Résumé complet :
- Un nouveau recours collectif est déposé contre Binance et CZ devant un tribunal américain
- Binance aurait permis le blanchiment d'argent provenant de crypto-monnaies volées
- Binance affirme avoir violé la loi RICO et les réglementations financières
- Suite à un accord de 4,3 milliards de dollars avec le ministère de la Justice en 2023
- Les analyses de la blockchain et les méthodes de récupération des actifs sont examinées de près
Binance, la plus grande bourse de cryptomonnaies au monde, et son ancien PDG Changpeng « CZ » Zhao sont confrontés à un nouveau recours collectif déposé devant le tribunal de district des États-Unis pour le district ouest de Washington, à Seattle.
Le procès, intenté par trois investisseurs en crypto-monnaie, allègue que Binance n'a pas réussi à empêcher le blanchiment d'argent, permettant aux voleurs d'utiliser la plateforme pour blanchir des actifs numériques volés.
Les plaignants affirment que leurs cryptomonnaies ont été volées puis déposées sur Binance par les voleurs pour « supprimer le lien entre le registre et leurs actifs numériques », rendant les fonds volés intraçables. Ils soutiennent que le rôle de Binance dans ce processus viole la loi RICO (Racketeer Influenced and Corrupt Organizations Act).
Cette action en justice fait suite au règlement de 4,3 milliards de dollars conclu par Binance avec le ministère américain de la Justice en novembre 2023, où la bourse a admis avoir violé les lois anti-blanchiment d'argent.
Dans le cadre de cet accord, CZ a démissionné de son poste de PDG et a plaidé coupable d'un chef d'accusation de violation des règles de lutte contre le blanchiment d'argent. Il a ensuite été condamné à quatre mois de prison.
La nouvelle plainte allègue que l'ascension rapide de Binance pour devenir la plus grande plateforme d'échange de cryptomonnaies a été alimentée par une évasion délibérée de la réglementation américaine, ce qui aurait limité son accès au marché américain. Les plaignants soutiennent que CZ a donné la priorité aux profits plutôt qu'au respect de la loi, créant un environnement dans lequel les utilisateurs américains ont été encouragés à contourner les contrôles de conformité minimaux de la plateforme.
Selon la plainte, l'échec de Binance à mettre en œuvre des protocoles robustes de lutte contre le blanchiment d'argent (AML) et de connaissance du client (KYC) a transformé la bourse en une plaque tournante du blanchiment de cryptomonnaie, souvent volée par le biais de piratages et d'autres activités illicites.
La poursuite affirme que sans plateformes comme Binance pour blanchir les crypto-monnaies, il serait plus facile pour les autorités de traquer les mauvais acteurs en suivant leurs traces sur la blockchain.

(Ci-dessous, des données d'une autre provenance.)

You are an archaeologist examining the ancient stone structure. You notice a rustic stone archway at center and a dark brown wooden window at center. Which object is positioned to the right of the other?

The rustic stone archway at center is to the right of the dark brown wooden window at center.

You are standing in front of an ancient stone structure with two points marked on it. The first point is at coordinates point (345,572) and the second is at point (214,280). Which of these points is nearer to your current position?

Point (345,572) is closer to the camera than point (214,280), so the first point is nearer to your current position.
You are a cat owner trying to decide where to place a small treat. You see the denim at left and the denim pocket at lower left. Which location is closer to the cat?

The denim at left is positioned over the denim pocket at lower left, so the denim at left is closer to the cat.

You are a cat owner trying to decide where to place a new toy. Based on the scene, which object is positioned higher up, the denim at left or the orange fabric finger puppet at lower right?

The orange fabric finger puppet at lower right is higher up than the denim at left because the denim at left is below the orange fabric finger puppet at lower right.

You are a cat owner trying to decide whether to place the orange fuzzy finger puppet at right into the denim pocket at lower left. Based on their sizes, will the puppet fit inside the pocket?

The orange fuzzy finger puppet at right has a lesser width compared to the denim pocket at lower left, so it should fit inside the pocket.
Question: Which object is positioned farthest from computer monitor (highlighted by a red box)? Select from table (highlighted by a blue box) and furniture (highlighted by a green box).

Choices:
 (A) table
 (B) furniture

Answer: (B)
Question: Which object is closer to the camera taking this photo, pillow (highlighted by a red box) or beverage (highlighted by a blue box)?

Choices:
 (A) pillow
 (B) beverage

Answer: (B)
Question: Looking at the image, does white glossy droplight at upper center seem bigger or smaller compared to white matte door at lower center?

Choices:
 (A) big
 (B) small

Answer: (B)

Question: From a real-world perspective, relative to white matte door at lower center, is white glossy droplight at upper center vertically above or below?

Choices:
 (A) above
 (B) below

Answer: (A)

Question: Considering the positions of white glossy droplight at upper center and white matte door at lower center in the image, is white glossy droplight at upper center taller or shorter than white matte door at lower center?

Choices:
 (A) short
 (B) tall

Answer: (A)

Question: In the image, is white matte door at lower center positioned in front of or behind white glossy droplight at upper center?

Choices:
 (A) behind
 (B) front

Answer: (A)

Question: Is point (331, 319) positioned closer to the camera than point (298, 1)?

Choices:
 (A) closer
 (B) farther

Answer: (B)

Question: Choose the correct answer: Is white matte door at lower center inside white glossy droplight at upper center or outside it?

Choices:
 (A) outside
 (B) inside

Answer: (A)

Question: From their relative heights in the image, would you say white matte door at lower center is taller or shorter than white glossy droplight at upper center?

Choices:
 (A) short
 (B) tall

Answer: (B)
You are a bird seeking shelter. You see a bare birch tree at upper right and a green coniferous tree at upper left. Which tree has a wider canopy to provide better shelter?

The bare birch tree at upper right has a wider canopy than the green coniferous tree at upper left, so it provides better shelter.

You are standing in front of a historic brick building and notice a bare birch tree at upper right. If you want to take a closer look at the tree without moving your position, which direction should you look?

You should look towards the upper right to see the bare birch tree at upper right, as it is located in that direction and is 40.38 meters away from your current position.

Les experts juridiques ont souligné que cette action collective est une suite prévisible des précédentes mesures d'application de la loi prises par le gouvernement. Bill Hughes, avocat principal et directeur des questions réglementaires mondiales chez Consensys, a souligné que si l'affaire aboutit à un procès, elle pourrait avoir des implications importantes pour l'ensemble du secteur des cryptomonnaies.
Hughes a suggéré que le procès met Binance dans une position difficile, car elle pourrait avoir besoin de présenter des arguments sur le traçage et la récupération qui pourraient avoir un impact sur l'ensemble du secteur.
Le procès soulève également des questions sur l’efficacité des analyses de blockchain et des méthodes de récupération des actifs sur la chaîne. Si l’affaire passe à la phase de découverte ou aux requêtes préalables au procès, ces outils et techniques pourraient faire l’objet d’un examen minutieux.
Cette action en justice fait partie d'une série de défis auxquels sont confrontées Binance et CZ. En plus du règlement du ministère de la Justice, la Securities and Exchange Commission (SEC) américaine a intenté une action en justice contre Binance en juin 2023, accusant la bourse d'avoir induit la SEC en erreur sur ses contrôles de surveillance du marché et d'avoir gonflé artificiellement ses volumes de transactions.